Tuesday, 1 November 2011

Crystal violet lactone

This is not a post written by me. This post is been written by a proper chemist called Sarah Murray who lives in  Manchester, like me. You can find her in twitter as @SarahScientist I hope you like it.

Cristal Violet. Courtesy of Chemblink
One of the great joys of being a scientist, is that there is always the opportunity to learn something new ( and meet and work with amazingly talented  and lovely people). It is now the end of October and this means that in the UK, the half term holiday is over and so sadly is the Manchester Science Festival which takes place during these holidays. At this festival I reprise my role as STEM Ambassador, i.e. in essence I'm a science communicator and I love it! I could write about what a STEM Ambassador is, and what it means to be one. That could be an entirely separate post altogether.  Alas as I write, it is over for another year, always a time of feeling a little sad but so very pleased to have been part of it. As 2011 is officially the International Year of Chemistry, I fully expected this years festival to have many chemistry themed events and I wasn't disappointed.

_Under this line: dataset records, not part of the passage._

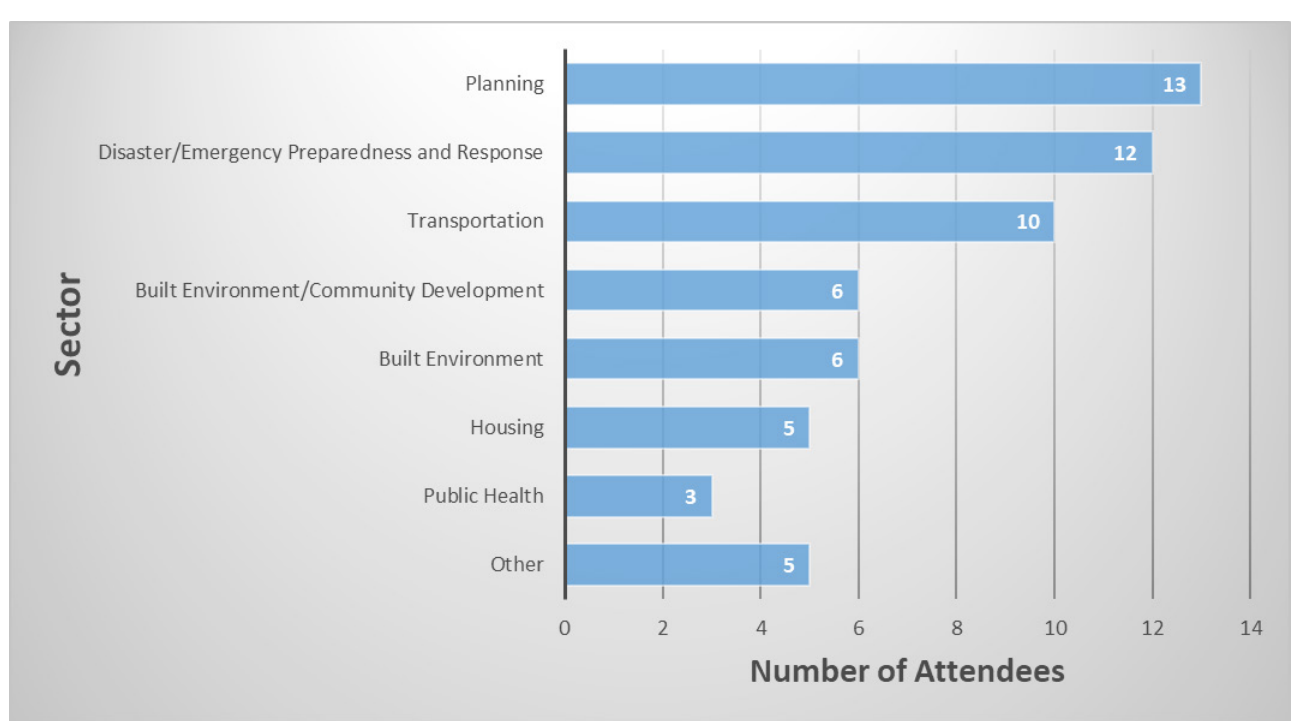
Figure 3. Sector Representation of Focus Group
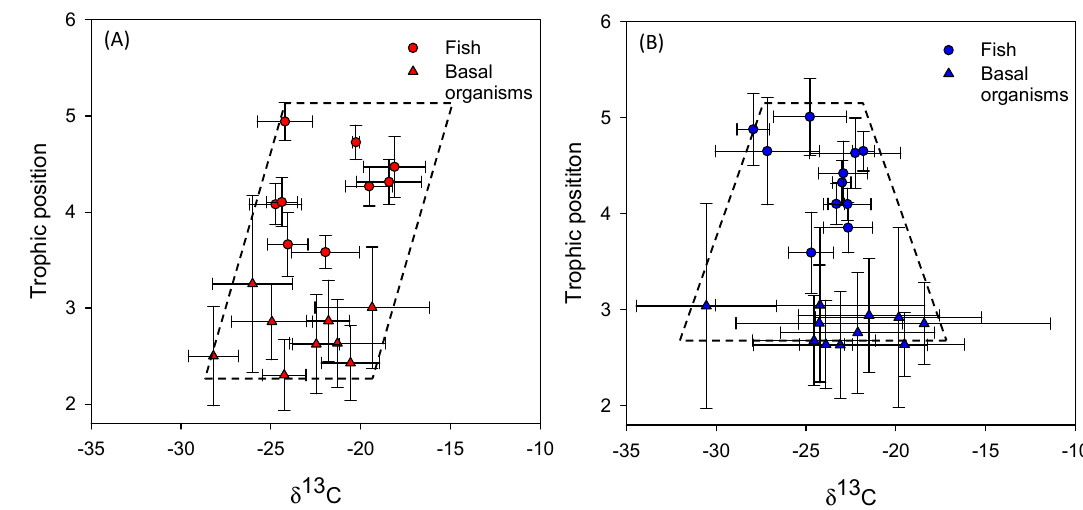
Figure 7. General trophic structure of the fish community (circles) and basal organisms (triangles) in lakes in the Azores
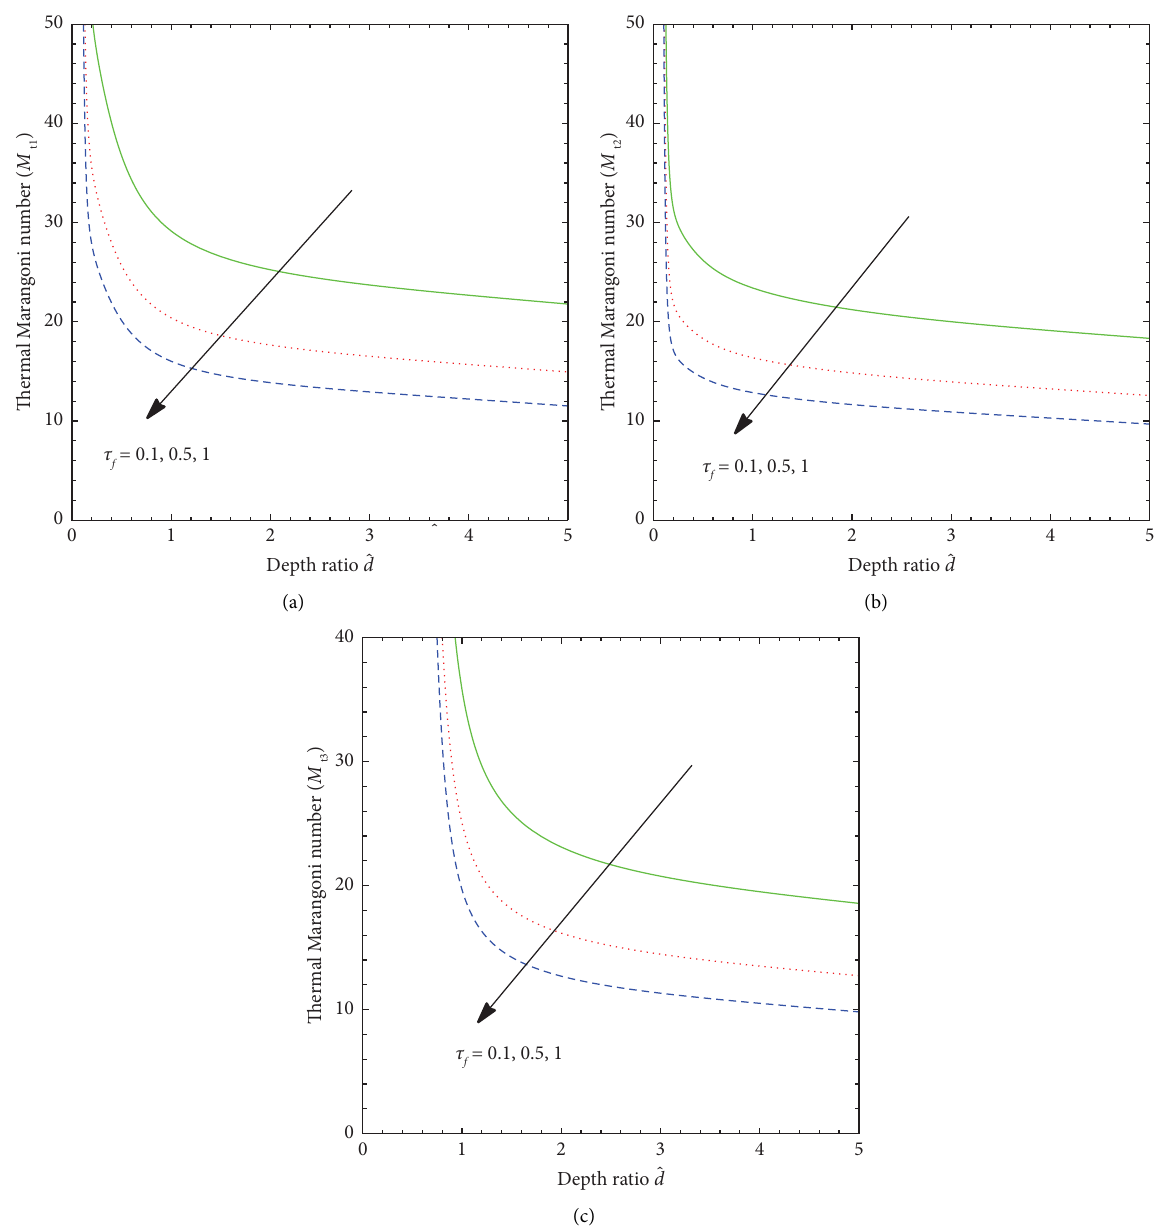
Figure 6: Te impact of the difusivity ratio τ M � S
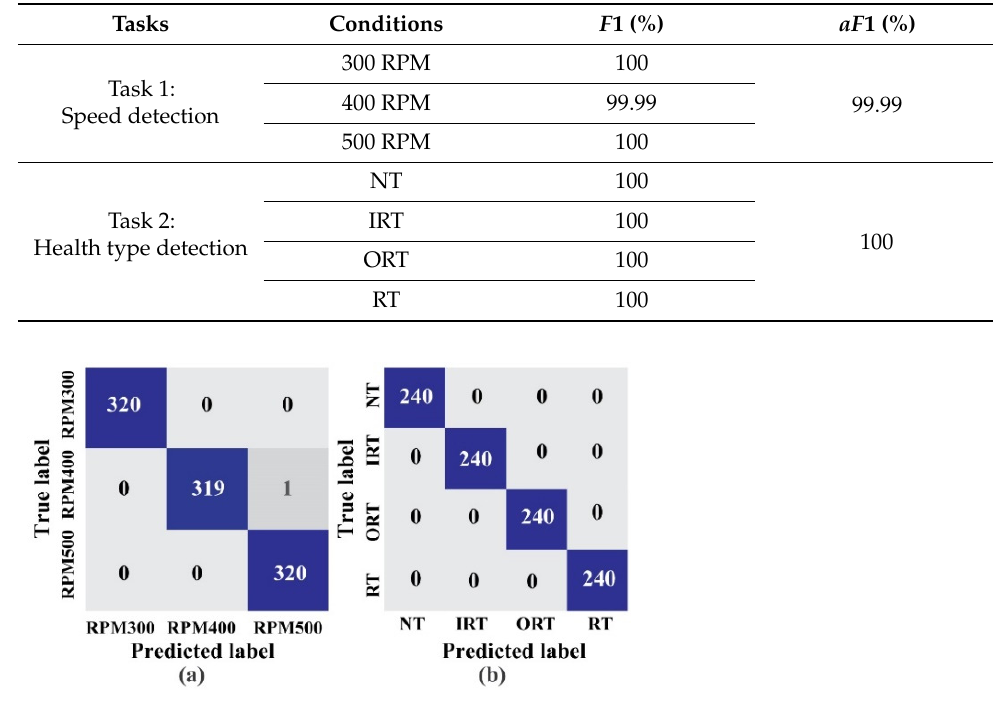
Figure 10. Confusion matrices: ( a ) Task 1: speed detection, and ( b ) Task 2: health type detection.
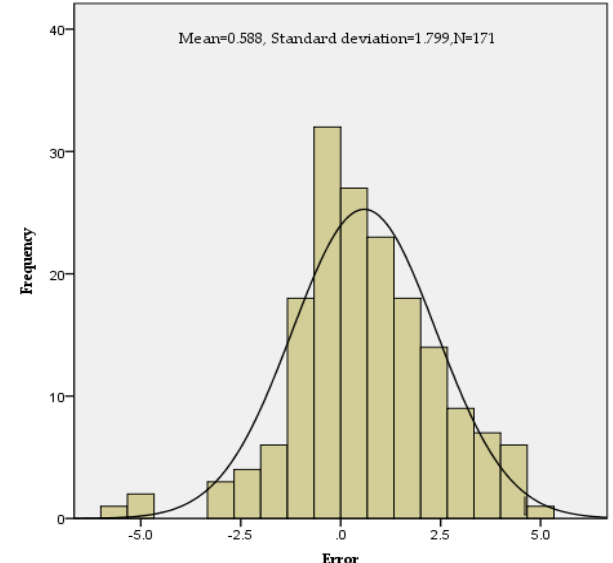
Figure 8. The error probability distribution of T( h –1).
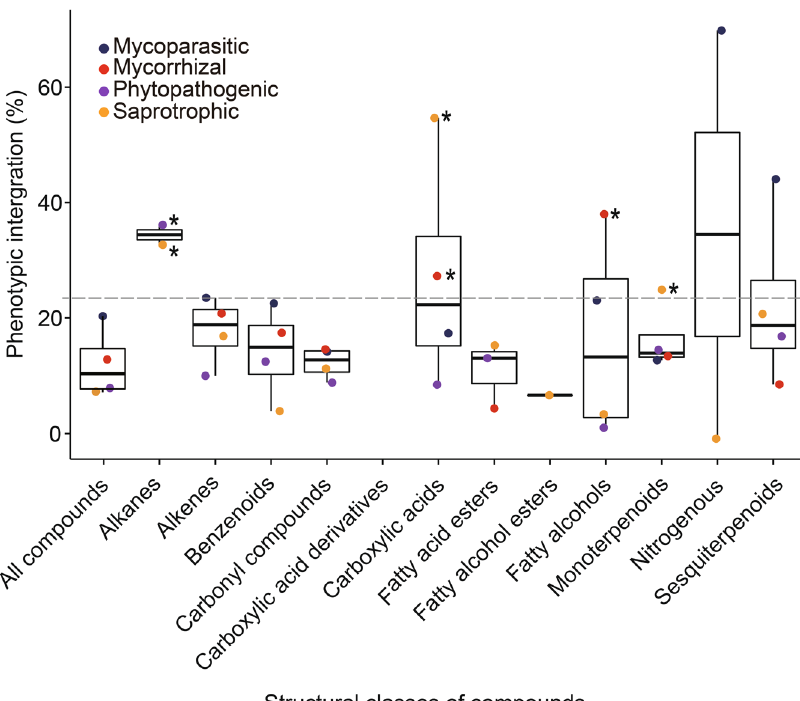
Fig. 5 Phenotypic integration (PI) of the chemical communication displays (CCDs) of fungi. The PIs are shown for different structural compound classes in different fungal functional guilds. High integration values indicate a strong covariation between compounds within the structural classes. The horizontal gray dashed line indicates the NULL-model expectation (two-sided null-hypothesis). Asterisks indicate a signi fi cant difference ( p < 0.05) compared to the NULL-hypothesis. The varying sample sizes (number of fungal species within trophic modes) were corrected as shown in the “ Methods ” section.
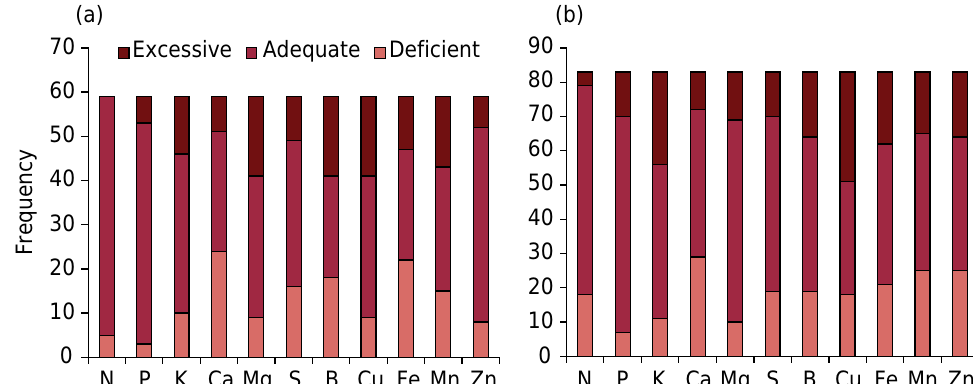
Figure 3. Response potential to fertilization in stands with young (≤6 years) (a) and adult (>6 years) (b) oil palm plants in the northeast of the state of Pará,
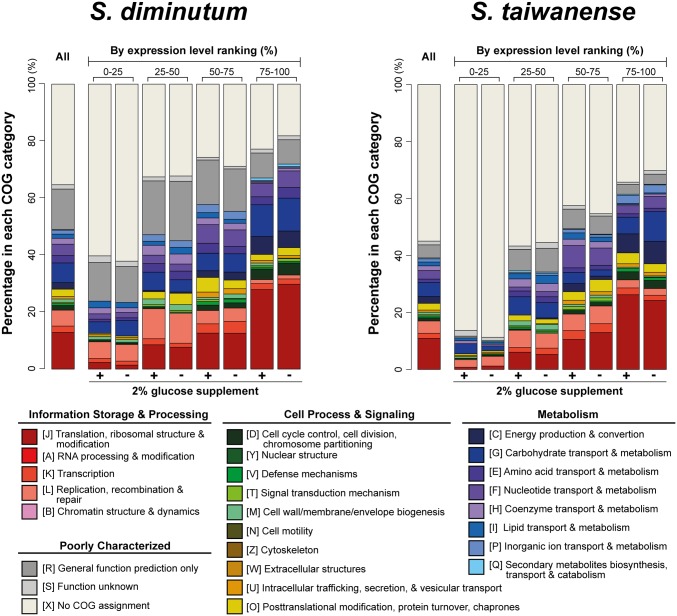
—Functional category distribution of protein-coding genes. The functional categories are assigned based on the COG database. In addition to the overview (“All”), the protein-coding genes in each genome are divided into four groups according to their percentile ranking of expression levels.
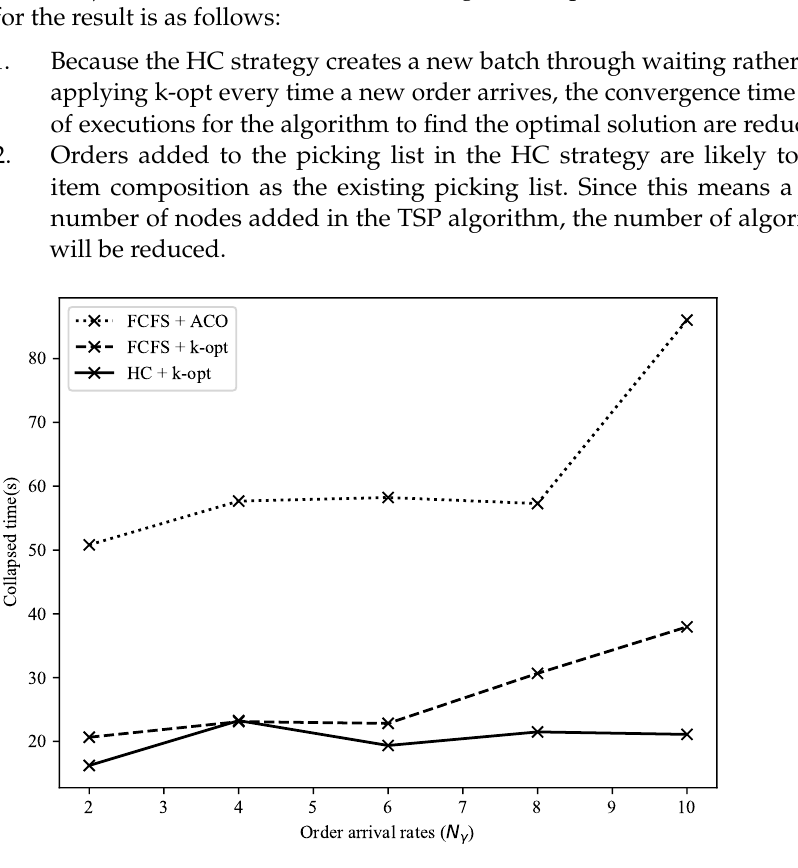
Figure 8. A comparison graph of the collapsed time for the order arrival rate. This algorithm time is the sum of the order sequencing time and the batch generation time of the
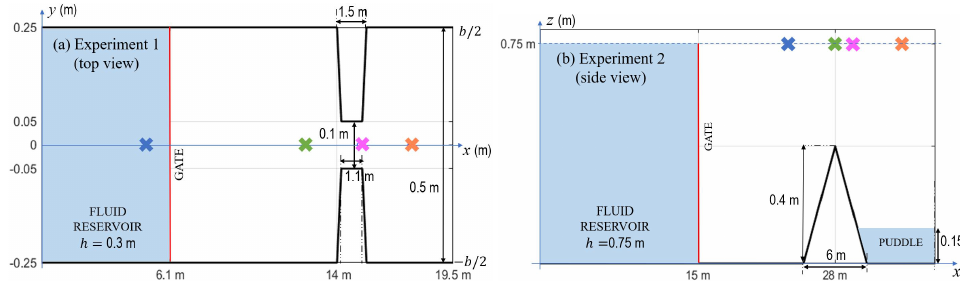
Figure 8. ( a ) Top view of the channel with a strong contraction used in experiment 1. ( b ) Side view of the channel with a triangular obstacle used in experiment 2. Locations of the four gauges along the channel are indicated by crosses: Gauge 1 (blue), Gauge 2 (green), Gauge 3 (magenta), and Gauge 4 (brown). In Figure 9d the sudden increase at water level happened after time t = 5 s.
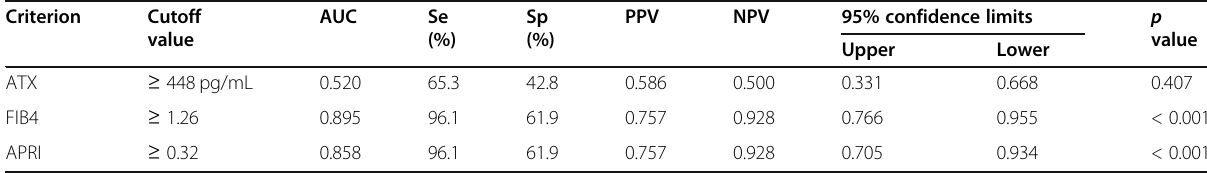
Table 4 The diagnostic performance for the detection of grade F3 – 4 fibrosis at baseline Criterion Cutoff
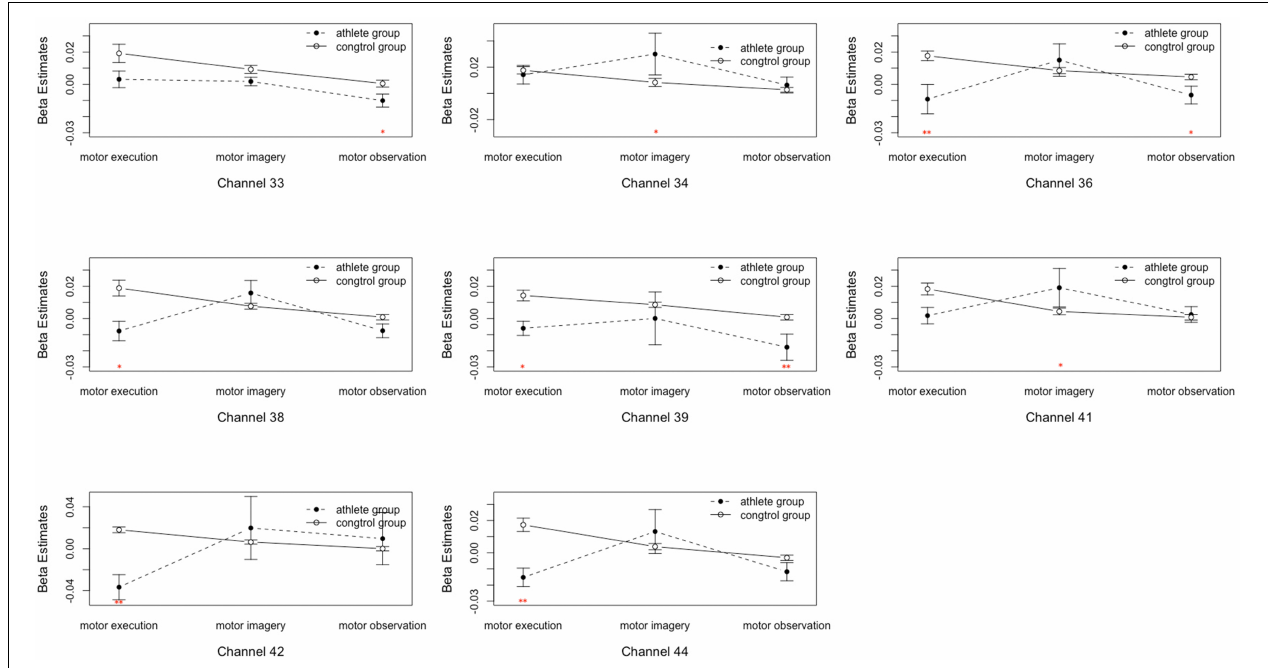
FIGURE 5 | Analysis of the interactions between the motor tasks and subject groups. Error bars represent standard errors. ∗ P < 0.05, ∗∗ P <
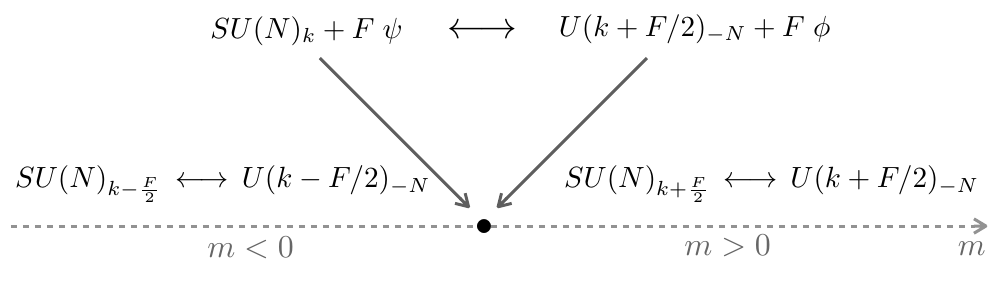
Figure 1 . Phase diagram of SU ( N ) k + F in the case k (cid:21) F= 2. The phase transition between the two gapped phases is indicated by the black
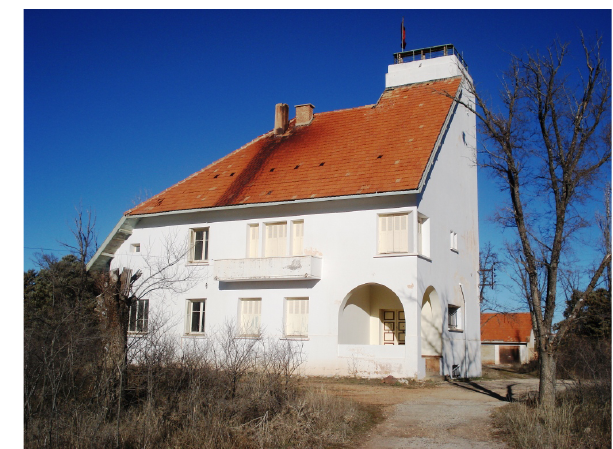
Figure 8. Main building of the Ifrane Observatory. Courtesy of T. E. Cherkaoui.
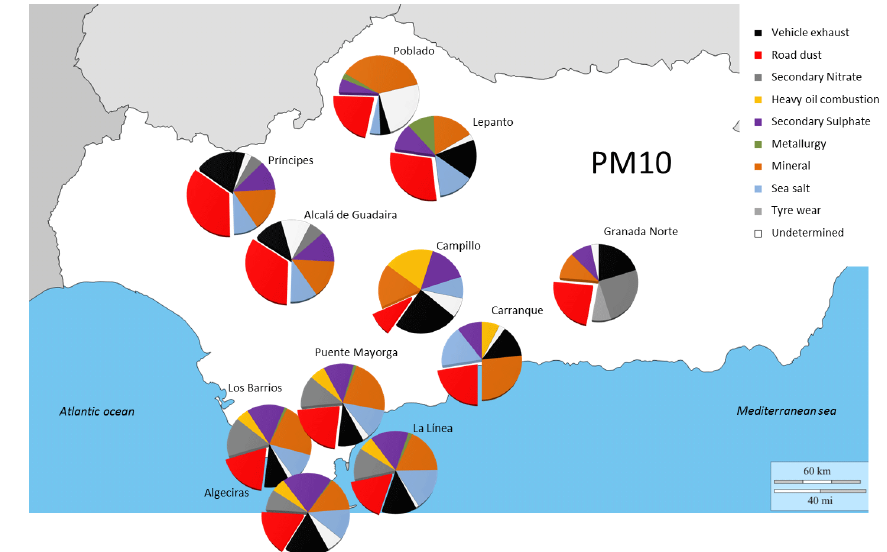
Fig. 4. Pie chart of average source contributions to PM 10 levels observed at the 11 stations in Andalusia.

On my second day (the fourth actual day of the festival) I had the good fortunate to assist a great chemist from the University of Bristol with his demonstrations. Declan was his name and he was very enthusiastic. He managed to hold the children's interest even after demo's were over whilst explaining the science. This I confess I always find to be the tricky part. Amongst his entertaining demo's was one which truly amazed me too. So finally, I am now going to talk about what I learned from Declan about a beautiful molecule called crystal violet lactone. I guess I have chosen this because it combines my favourite science, chemistry, with my favourite colour purple.

Cristal Violet.Courtesy of 3D Wolfram Alpha
There is an acid base indicator called crystal violet which I personally somehow have never in my career managed to use. Biologists also use it as a generic stain for looking at cell organelles. As you may correctly suspect, crystal violet lactone is a derivative of this indicator and its real chemical name is: 6-(dimethylamino)-3,3-bis(p-(dimethylamino)phenyl)-6-(dimethylamino)phthalide.

It is what is known as a leuco dye and it was the first dye to be used in carbonless copy papers, and is still widely used in this application. Declan had a molecular model structure of this lactone which was wonderful to see, especially when used to explain what was going on. He took some crystal violet lactone and blew some purple bubbles with it. I've never seen purple bubbles before! They look like this:
Courtesy of Geekologie
He deliberately got some on his hands and the table and followed this up with the question "what problem may a substance like this cause do you think?" Of course he was given the correct answer from some of the kids. It is messy and will stain things. Then amazingly he rubbed his skin and the splashes on the table and we all watched fascinated as it disappeared! He explained, using his molymod that it hadn't really disappeared and was still there and is a very toxic substance. There is just a slight change in the structure of the molecule which occurs when a bit of friction or pressure is applied. This happens quite easily as the molecule wants it to happen readily. The 3 rings within the structure are no longer exactly aligned, the one with the lactone group is twisted slightly. Declan referred to this as a 'mousetrap' within the structure. Now the molecule is absorbing light in the UV region rather than in the visible region of the electromagnetic spectrum as it was before, meaning it is no longer visible to the human eye.

 I find this truly stunning and is why I love chemistry. So far, this is not a reversible process and researcher's haven't found any applications for it though it is thought it may be useful for security purposes. Detecting fingerprints on stolen /counterfeit money perhaps.

I hope you have found this as interesting as I did. You have now learned as much as I have about crystal violet lactone. This just goes to show that attending science festivals in any capacity is good for you. Thank you very much Declan.

This post takes part of the VIII edition of the Carnival of Chemistry hosted in the blog Science Box. I know it's already November but it was written in October and because of different reasons it hasn't been able to be publish before.

1 comment:

  1. CVL is an example of a halochromic compound. It is sensitive to acid-base equilibria. If the blue form is exposed to a basic compound, the lactone ring can be closed and the white form returned. The white form can be turned blue in the presence of an acid.

    This colouring behaviour can be made reversible by mixing CVL with other chemicals. If CVL is mixed, for example, bis-phenol A and lauryl alcohol (dodecyl alcohol) a mixture which is blue in the solid state is formed. If the mixture is heated past the melting point of the alcohol, the blue colour is lost. This phenomenon is called thermochromism.

    Pilot ink company has released a line of pens and highlighters, the Frixion line, which employ this technology. The heat produced by rubbing the eraser against the page (i.e. friction) causes the decolourization reaction to occur.